The people Jesus was speaking with were Jews. They were familiar with the Hebrew Scriptures. They would have recognized our first reading from Ezekiel. God cuts off the top of a ‘lofty cedar,’ and replants it to become
“a noble cedar, and under it every kind of bird will live; in the shade of its branches will nest winged creatures of every kind.”
The cedar was a tree of nobility, used by kings for building, and for religious materials. Jesus was playing around with images. That’s why this is a parable. He uses the same image, but in place of ‘the noble cedar’, he replaces it with the ‘mustard seed’ which is defined in some farming states as a noxious weed. Then Jesus calls it “the Greatest of all shrubs.” The Greatest of all Noxious Weeds. That was the point when people were snorting milk out of their noses.
That’s the Kingdom, the Movement of God. We start it moving. We do our job, what we are supposed to do, but then God takes over, and we can go back to sleep. It’s not up to us. It’s completely out of our control.
This is something we want. It’s not just God’s good idea for the earth, that we are supposed
to work towards some day. Right now, there are over 65 MILLION people displaced from their homes because of war, civil unrest, terror, violence, crushing poverty, and climate change. –
(MPR Morning Edition, and Working Preacher, Luther Theological Seminary)
We have little children separated from their parents and living in foster homes, not knowing if they will ever see each other again, due to Our immigration policies. What does it mean then, that in the Movement of God, all small things will find safety, comfort, and shelter in his branches? What does that mean towards us? We better start working towards it. And, it isn’t about us. It is, and it isn’t. We light the initial spark, and God takes it, like wildfire.
The mighty, noble cedar, and the Greatest of All noxious plants, remind me of Father’s Day. This is what Fathering hopes to do. Create an environment where all can shelter in health under God’s branches. One of my church friends writes articles for her parish newsletter. She wrote
Drs. Without Borders told the story of the migrants from northern Africa fleeing in rubber rafts, rescued from the waters of the Mediterranean Sea by a Doctors Without Borders ship – and then turned away by both Italy and Malta. They are now on their way to Spain.

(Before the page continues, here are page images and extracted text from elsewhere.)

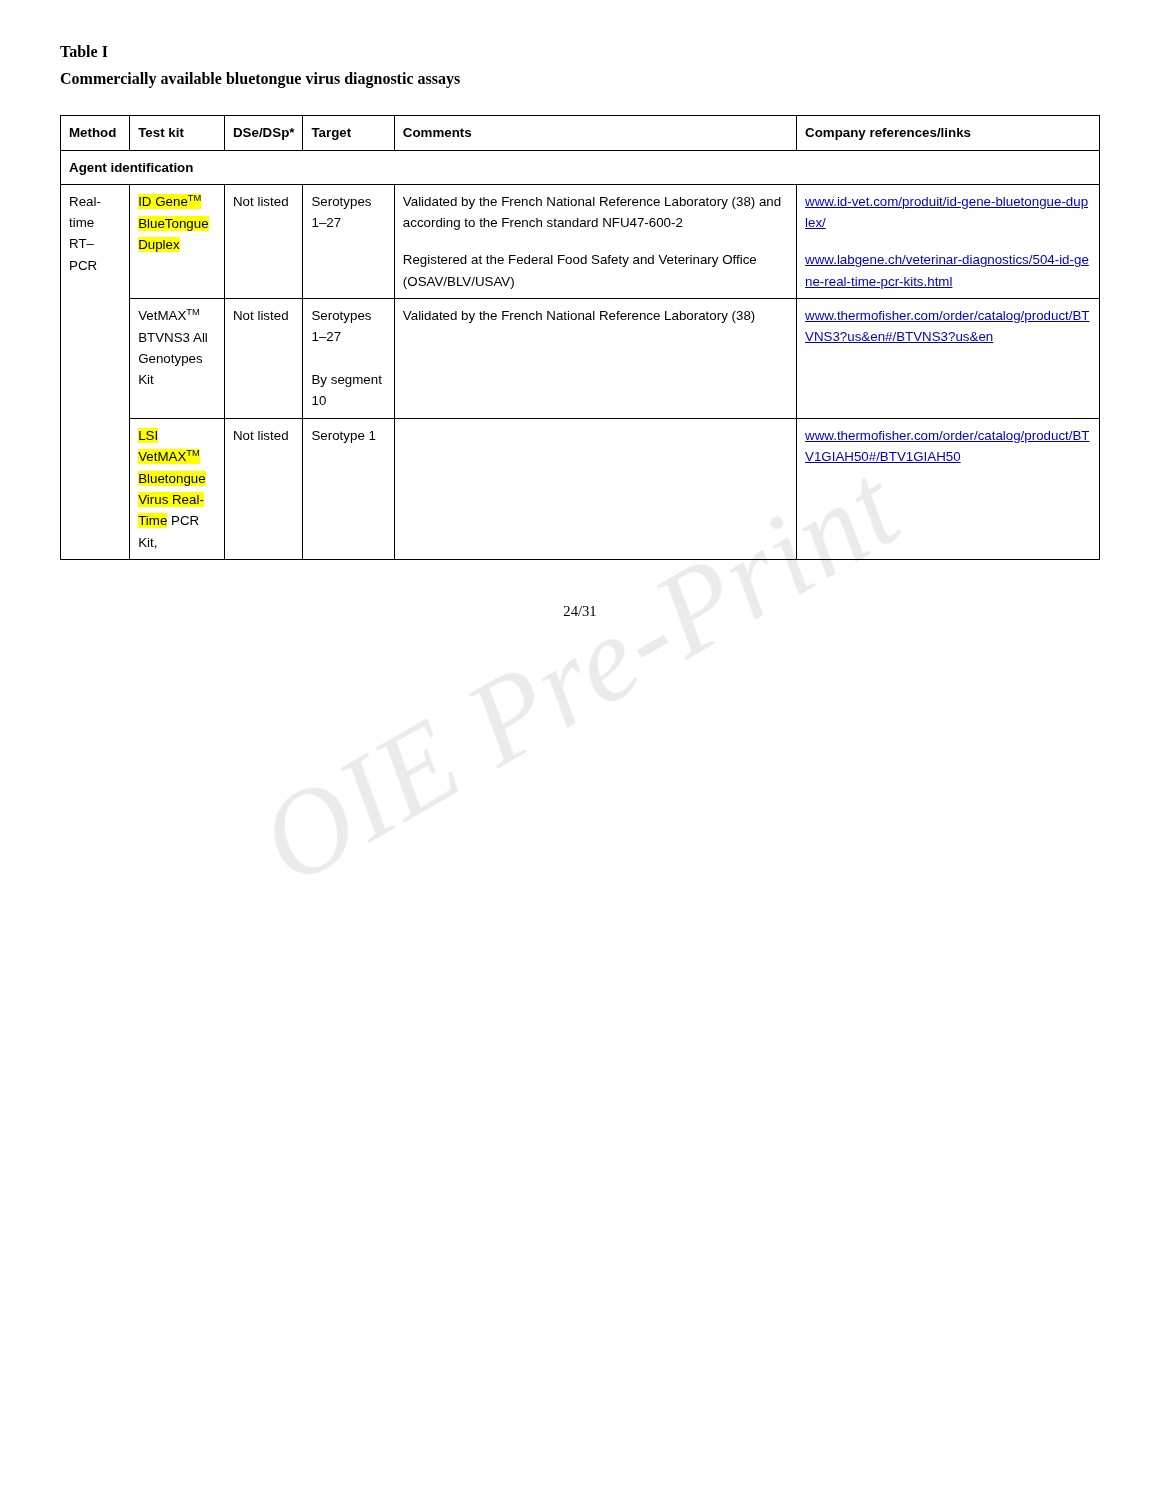OIE Pre-Print
Table I
Commercially available bluetongue virus diagnostic assays
| Method | Test kit | DSe/DSp* | Target | Comments | Company references/links |
| --- | --- | --- | --- | --- | --- |
| Agent identification |
| Real-time RT–PCR | ID Gene TM BlueTongue Duplex | Not listed | Serotypes 1–27 | Validated by the French National Reference Laboratory (38) and according to the French standard NFU47-600-2 Registered at the Federal Food Safety and Veterinary Office (OSAV/BLV/USAV) | www.id-vet.com/produit/id-gene-bluetongue-duplex/ www.labgene.ch/veterinar-diagnostics/504-id-gene-real-time-pcr-kits.html |
| VetMAX TM BTVNS3 All Genotypes Kit | Not listed | Serotypes 1–27 By segment 10 | Validated by the French National Reference Laboratory (38) | www.thermofisher.com/order/catalog/product/BTVNS3?us&en#/BTVNS3?us&en |
| LSI VetMAX TM Bluetongue Virus Real- Time PCR Kit, | Not listed | Serotype 1 | | www.thermofisher.com/order/catalog/product/BTV1GIAH50#/BTV1GIAH50 |
24/31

One doctor told how the migrants suffer from chemical burns. He explained that the rubber rafts are leaky, unstable crafts and these brothers and sisters of ours sit crowded together on the bottom of the raft in a toxic mixture of gasoline and water for hours and hours. Their skin breaks down. They suffer extremely painful second degree burns.”
When I was a little girl, about 8 or 9, my parents bought a pony for our farm. My sisters and brother and I were riding in the barnyard, and my dad was working in the garden across the yard. When I was on him, the pony suddenly started to buck, and I knew I couldn’t hang on. As I was thrown high in the air, I looked over and saw my father running across the yard. As he ran towards the fence, he reached down with one hand on the gate and leaped over it. I was so impressed. I’ll never forget that. His kid was in danger, so he leaped the fence.
How would a father respond, seeing his children sitting in in toxic water for days on end, or babies crying because they were separated from their families, and placed with strangers hundreds of miles away?
We are called to ‘Father’. We Father each other. We Father our friends and relatives. We father the nation. When we try to spread this concept of shelter for the vulnerable, of safety for the threatened, of strength for the weak, a strong voice for the voiceless or kindness towards the wounded, we are fathering. This activity is so important that for thousands of years, we gave the name to God.
Thank you Fathers, and all of you for Fathering. The world has never needed it more. You plant the seed. Plant a lot of them. Then go take a nap. God can do the rest. Amen.